On Wednesday, a Tbilisi court again left teacher and activist Nino Datashvili in pre-trial detention. Criminally charged in June for resisting court bailiffs while supporting detained protesters, she faces up to seven years in prison and remains in custody despite deteriorated spinal condition.
That same day, in the same court, the trial of arm wrestler Khatia Vibliani was held. Just days earlier, she had beaten a 14-year-old boy in the street. If convicted, Vibliani could face a maximum of two years in prison — significantly less than what Datashvili faces.
Unlike Datashvili, the court did not consider the politically inactive Vibliani a threat and released her on bail pending trial — despite the victim’s family expressing concern that, since she lives nearby, they do not feel safe with her at liberty.
And this is just one example: in 2024, the Batumi court released a dance instructor on bail, without pre-trial detention, after he repeatedly assaulted a 12-year-old during a dance session he had been hired to conduct. Three years earlier, the Telavi court released former Georgian Dream MP Zurab Zviadauri on bail — he had been accused of premeditated murder.

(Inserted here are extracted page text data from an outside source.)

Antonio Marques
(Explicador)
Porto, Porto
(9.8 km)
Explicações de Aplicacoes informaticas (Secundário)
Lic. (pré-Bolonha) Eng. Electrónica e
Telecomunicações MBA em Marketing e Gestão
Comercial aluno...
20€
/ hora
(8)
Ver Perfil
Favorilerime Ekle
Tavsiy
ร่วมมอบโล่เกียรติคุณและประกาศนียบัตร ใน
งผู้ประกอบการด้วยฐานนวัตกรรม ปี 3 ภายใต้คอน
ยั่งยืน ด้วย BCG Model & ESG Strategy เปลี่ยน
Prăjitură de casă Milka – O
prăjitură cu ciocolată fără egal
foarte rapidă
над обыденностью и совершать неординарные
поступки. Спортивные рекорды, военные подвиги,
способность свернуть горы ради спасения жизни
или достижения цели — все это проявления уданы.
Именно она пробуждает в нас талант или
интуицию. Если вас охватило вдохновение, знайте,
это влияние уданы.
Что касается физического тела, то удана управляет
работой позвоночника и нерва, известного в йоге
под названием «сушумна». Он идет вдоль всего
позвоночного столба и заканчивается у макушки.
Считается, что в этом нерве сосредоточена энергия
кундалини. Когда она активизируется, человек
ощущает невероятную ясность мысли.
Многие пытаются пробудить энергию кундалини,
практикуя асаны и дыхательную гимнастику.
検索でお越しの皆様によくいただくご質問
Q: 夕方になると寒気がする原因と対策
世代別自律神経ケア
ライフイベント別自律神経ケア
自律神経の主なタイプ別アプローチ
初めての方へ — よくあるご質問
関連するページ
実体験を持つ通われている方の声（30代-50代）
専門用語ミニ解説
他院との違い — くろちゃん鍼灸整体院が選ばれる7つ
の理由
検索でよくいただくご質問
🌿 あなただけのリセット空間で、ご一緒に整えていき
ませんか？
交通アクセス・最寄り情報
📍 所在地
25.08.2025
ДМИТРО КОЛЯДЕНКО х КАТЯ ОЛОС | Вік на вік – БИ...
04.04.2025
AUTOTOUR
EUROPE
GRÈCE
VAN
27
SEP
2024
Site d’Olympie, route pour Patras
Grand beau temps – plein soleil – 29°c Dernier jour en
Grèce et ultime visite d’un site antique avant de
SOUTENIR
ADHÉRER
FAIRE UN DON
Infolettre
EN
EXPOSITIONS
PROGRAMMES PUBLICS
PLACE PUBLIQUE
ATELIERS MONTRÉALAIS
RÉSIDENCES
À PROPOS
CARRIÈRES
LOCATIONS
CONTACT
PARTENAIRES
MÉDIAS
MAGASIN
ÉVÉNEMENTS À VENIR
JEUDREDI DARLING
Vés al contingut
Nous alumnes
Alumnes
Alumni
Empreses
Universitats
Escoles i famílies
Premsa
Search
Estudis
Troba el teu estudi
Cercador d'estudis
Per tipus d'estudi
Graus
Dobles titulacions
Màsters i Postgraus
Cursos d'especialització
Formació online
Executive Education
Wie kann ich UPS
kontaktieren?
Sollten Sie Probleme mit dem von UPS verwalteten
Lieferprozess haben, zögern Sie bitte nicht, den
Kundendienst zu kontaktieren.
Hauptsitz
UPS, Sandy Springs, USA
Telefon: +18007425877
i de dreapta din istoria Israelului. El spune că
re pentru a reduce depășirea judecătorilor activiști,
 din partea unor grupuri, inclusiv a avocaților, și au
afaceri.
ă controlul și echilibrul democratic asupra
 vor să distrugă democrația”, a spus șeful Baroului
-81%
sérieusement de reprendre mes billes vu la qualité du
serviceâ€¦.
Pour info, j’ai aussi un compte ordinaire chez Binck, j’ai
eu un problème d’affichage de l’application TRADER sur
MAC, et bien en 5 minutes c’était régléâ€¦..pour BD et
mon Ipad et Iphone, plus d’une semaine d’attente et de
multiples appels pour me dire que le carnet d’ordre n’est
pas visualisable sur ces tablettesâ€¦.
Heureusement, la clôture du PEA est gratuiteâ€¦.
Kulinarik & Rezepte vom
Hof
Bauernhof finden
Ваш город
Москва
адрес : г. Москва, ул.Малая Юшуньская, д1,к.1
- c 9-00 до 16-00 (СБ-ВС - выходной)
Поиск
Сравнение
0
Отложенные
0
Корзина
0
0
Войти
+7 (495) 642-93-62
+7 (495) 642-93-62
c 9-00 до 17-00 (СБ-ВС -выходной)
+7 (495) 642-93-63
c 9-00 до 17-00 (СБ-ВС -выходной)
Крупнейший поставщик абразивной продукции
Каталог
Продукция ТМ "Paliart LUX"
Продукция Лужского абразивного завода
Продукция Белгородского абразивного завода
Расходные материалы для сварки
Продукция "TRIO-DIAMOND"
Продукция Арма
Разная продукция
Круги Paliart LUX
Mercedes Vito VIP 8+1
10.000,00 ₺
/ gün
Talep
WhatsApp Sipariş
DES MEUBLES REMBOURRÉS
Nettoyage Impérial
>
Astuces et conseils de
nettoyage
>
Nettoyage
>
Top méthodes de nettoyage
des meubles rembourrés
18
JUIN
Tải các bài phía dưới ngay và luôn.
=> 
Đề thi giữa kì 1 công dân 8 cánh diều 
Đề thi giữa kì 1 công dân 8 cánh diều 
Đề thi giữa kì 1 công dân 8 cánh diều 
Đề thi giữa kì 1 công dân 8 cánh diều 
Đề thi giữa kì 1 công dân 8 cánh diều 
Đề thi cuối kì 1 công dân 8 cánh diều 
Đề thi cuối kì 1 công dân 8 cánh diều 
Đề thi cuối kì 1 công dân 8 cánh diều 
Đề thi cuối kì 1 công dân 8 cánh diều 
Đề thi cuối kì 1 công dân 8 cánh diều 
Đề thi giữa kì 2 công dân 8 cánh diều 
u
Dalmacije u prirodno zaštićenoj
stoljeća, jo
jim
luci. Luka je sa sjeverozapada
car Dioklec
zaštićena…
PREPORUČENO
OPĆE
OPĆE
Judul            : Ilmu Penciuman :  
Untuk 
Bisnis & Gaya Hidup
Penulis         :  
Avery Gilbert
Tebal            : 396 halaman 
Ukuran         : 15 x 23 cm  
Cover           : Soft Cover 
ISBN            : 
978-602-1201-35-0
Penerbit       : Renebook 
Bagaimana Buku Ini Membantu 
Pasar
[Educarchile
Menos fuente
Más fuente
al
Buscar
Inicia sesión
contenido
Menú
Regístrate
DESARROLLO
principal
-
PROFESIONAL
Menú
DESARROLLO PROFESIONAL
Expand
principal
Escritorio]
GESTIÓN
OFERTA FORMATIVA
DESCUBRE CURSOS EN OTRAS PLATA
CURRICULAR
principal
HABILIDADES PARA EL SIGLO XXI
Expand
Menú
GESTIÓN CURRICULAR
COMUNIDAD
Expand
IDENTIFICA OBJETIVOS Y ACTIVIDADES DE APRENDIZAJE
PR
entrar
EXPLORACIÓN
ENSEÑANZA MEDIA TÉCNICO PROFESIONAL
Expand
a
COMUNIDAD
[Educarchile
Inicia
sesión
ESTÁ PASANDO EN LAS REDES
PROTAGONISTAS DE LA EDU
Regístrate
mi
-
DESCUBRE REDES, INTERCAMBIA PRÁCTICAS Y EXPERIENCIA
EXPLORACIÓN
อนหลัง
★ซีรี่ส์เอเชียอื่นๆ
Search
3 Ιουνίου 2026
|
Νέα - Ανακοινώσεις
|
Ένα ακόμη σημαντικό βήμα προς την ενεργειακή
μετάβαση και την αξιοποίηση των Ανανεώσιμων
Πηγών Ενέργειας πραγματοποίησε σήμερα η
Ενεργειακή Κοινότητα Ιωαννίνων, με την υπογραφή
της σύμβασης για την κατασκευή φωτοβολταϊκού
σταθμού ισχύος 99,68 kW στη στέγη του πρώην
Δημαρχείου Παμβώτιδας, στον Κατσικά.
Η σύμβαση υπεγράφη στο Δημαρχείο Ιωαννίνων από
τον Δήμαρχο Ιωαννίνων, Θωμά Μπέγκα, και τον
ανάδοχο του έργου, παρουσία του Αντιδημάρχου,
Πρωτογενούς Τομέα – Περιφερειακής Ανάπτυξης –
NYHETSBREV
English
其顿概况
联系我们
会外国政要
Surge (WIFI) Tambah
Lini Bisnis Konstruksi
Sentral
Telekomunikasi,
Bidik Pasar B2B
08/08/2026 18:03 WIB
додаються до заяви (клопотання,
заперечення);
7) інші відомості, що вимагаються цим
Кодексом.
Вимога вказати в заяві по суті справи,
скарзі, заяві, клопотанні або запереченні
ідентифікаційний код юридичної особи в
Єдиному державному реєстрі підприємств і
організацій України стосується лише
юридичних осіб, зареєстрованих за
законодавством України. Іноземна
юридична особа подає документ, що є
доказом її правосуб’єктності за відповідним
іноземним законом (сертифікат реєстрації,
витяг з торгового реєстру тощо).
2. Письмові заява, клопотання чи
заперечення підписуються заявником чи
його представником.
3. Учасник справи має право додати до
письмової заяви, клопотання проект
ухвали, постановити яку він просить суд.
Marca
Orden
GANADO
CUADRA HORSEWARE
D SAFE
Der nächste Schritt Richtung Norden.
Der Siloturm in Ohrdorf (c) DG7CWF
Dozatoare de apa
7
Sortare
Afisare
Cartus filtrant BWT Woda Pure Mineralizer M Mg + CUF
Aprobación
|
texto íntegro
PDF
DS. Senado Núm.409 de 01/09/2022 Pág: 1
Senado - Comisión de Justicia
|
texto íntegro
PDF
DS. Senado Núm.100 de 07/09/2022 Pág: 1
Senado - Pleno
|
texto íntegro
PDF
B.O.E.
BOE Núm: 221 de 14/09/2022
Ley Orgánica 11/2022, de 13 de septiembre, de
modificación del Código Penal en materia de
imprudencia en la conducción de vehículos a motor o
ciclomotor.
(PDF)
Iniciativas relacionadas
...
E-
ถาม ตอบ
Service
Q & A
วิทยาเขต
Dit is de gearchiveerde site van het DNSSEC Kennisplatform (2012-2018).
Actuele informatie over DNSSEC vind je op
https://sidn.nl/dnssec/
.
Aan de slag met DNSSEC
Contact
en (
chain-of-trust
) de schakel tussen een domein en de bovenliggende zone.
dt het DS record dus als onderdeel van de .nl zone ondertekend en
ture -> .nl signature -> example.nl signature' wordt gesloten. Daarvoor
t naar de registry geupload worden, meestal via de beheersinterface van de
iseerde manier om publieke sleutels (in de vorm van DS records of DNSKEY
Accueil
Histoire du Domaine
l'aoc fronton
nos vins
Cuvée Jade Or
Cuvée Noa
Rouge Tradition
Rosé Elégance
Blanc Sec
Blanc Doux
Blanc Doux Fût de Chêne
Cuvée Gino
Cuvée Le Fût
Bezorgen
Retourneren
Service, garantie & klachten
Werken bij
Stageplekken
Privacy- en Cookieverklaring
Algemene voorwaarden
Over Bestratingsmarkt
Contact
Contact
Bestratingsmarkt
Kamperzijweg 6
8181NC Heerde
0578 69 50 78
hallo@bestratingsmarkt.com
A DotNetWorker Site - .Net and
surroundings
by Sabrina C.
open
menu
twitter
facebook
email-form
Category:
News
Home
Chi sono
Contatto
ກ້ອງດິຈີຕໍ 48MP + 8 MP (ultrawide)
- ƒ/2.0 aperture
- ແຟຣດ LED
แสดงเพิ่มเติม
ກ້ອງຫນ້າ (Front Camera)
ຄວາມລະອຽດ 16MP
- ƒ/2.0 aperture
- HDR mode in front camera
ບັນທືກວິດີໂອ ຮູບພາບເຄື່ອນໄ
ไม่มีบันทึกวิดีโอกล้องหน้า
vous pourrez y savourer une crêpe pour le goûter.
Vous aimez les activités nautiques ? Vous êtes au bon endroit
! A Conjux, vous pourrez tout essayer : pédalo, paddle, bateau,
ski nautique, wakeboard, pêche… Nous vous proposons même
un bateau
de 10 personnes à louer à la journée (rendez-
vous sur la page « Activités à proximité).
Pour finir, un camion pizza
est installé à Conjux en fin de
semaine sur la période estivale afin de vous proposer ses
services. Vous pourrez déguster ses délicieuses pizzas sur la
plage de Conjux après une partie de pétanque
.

Every single newsletter I’ve written since joining OC Media has revolved around the abnormal: irrational, unsettling, almost dystopian stories that Georgia’s recent democratic backsliding has made a part of our everyday life.
It’s hard to pick a single story that best captures the intensity of the ongoing developments — there are simply too many. But the task becomes a bit easier when we look at a specific institution to illustrate the scale of repression. Few things demonstrate it better than Georgia’s legal system.
The political instrumentalisation of law enforcement and the courts in Georgia is hardly surprising. Both domestic and international critics have been warning about this problem for years.
Accordingly, what began against the backdrop of the recent waves of anti-government protests was hardly unexpected. Yet the sheer intensity of the process has been laid bare even more starkly than what we already knew.
Additional clarity has come from comparing these cases with others involving those affiliated with the authorities or individuals with no opposition background.
Almost everyone detained by police during the anti-government protests since November has already been sentenced. Among them are 29-year-old Archil Museliantsi, who was given four years in prison for allegedly causing ₾534 ($200) worth of damage to a CCTV camera; 19 demonstrators sentenced to 2–2.5 years on charges of group violence, even though none of the police officers brought to court as witnesses were able to identify them as attackers; and media founder Mzia Amaghlobeli, sentenced to two years for slapping a police officer after a heated exchange.
Beyond the controversy over the lack of evidence and the proportionality of the verdicts, all these cases share a common pattern: judges repeatedly kept the accused in pre-trial detention, citing the risk of reoffending. The same argument was used in the case of 50-year-old Amaghlobeli, whose already poor eyesight deteriorated so severely in prison that, according to her lawyer, she can now only distinguish light from dark in her left eye.
However, don’t assume that judges are always concerned about the risk of repeated offences in protest-related cases.
For example, two men who, in December, first assaulted a passenger at a Tbilisi metro station and later verbally confronted anti-government protesters nearby, were released on bail shortly after their detention and remained free until their verdicts. They were later sentenced to one year and nine months and one and a half years, respectively.
Other attackers of government opponents have been even luckier. No one has been held accountable for the 8 September assault on protesters at the ruling party’s campaign office. Police briefly detained two people but later released them and stopped the investigation, citing the content of the victims’ statements and their alleged lack of cooperation with the investigative authorities.
Yet there’s another case from the same period where the investigation is still ongoing: that of 23 years-old activist Megi Diasamidze, criminally prosecuted for leaving graffiti on the campaign banner of the ruling party’s secretary general and Tbilisi Mayor Kakha Kaladze. She was ultimately released on bail pending trial but could face up to five years in prison once the case concludes.
While Megi awaits her verdict, the unknown assailants who ambushed and violently attacked government critics during this year’s and past demonstrations — at protest sites, on the streets, or near their homes — live peacefully. Despite repeated assurances from the Interior Ministry, most cases remain unresolved.
Not to mention this still leaves out the police officers responsible for brutalising protesters, with reports of beating, humiliation and threats of sexual assault. At this point, even raising the question of holding them accountable seems almost absurd.
‘A woman can no longer walk due to the prosecution’s baseless demands! Her condition worsened so much in detention that she can’t move — what harm could an investigation, which is already completed, possibly suffer if Nino Datashvili were free to care for her health?!’ asked Datashvili’s lawyer, Tamar Gabodze, after her client was once again kept in detention.
It’s a vital question: after all, what harm could Datashvili’s temporary freedom cause? Could it pose a greater risk to society, the Georgian state, or its future than the current state of the Georgian judiciary?
The answer might seem simple, but not in the reality we currently live in. After all, Georgia is now a country where an activist who leaves graffiti on the mayor’s campaign poster can face a longer prison sentence than a violent assailant. In this context, even the most straightforward cases become difficult to assess within the bounds of reason and logic.